BEGIN READING TEXT
CIT, Second round
- Conference: Atlantic Sun Conference
- Record: 19–16 (10–8 A-Sun)
- Head coach: Murry Bartow (11th season);
- Assistant coaches: Bob Bolen; Thomas Carr;
- Home arena: ETSU/Mountain States Health Alliance Athletic Center Freedom Hall Civic Center

= 2013–14 East Tennessee State Buccaneers men's basketball team =

American college basketball season

The 2013–14 East Tennessee State Buccaneers basketball team represented East Tennessee State University during the 2013–14 NCAA Division I men's basketball season. The Buccaneers, led by 11th year head coach Murry Bartow, played their home games at the ETSU/Mountain States Health Alliance Athletic Center, with three home games at the Freedom Hall Civic Center, and were members of the Atlantic Sun Conference. They finished the season 19–16, 10–8 in A-Sun play to finish in a three way tie for fourth place. They advanced to the semifinals of the A-Sun tournament where they lost to Florida Gulf Coast. They were invited to the CollegeInsider.com Postseason Tournament where they defeated Chattanooga in the first round before losing in the second round to Towson.
END READING TEXT
BEGIN SOURCE MATERIAL
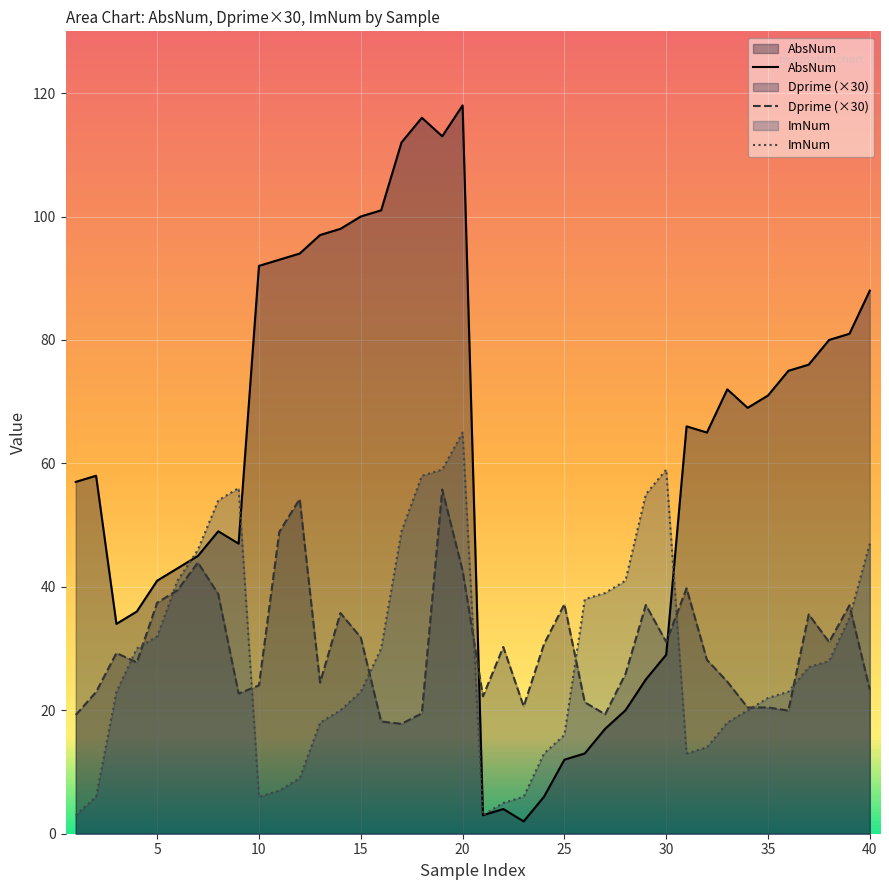

Is it true that AbsNum equals 9.8 at 5?

False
END SOURCE MATERIAL
▸ **WHAT NEEDS TO BE DONE**
Can you copy, word for word, the part of the East Tennessee State basketball text that opens with the words containing "American college basketball" and closes with "round to Towson."?

▸ **FINISHED TASK**
American college basketball season

The 2013–14 East Tennessee State Buccaneers basketball team represented East Tennessee State University during the 2013–14 NCAA Division I men's basketball season. The Buccaneers, led by 11th year head coach Murry Bartow, played their home games at the ETSU/Mountain States Health Alliance Athletic Center, with three home games at the Freedom Hall Civic Center, and were members of the Atlantic Sun Conference. They finished the season 19–16, 10–8 in A-Sun play to finish in a three way tie for fourth place. They advanced to the semifinals of the A-Sun tournament where they lost to Florida Gulf Coast. They were invited to the CollegeInsider.com Postseason Tournament where they defeated Chattanooga in the first round before losing in the second round to Towson.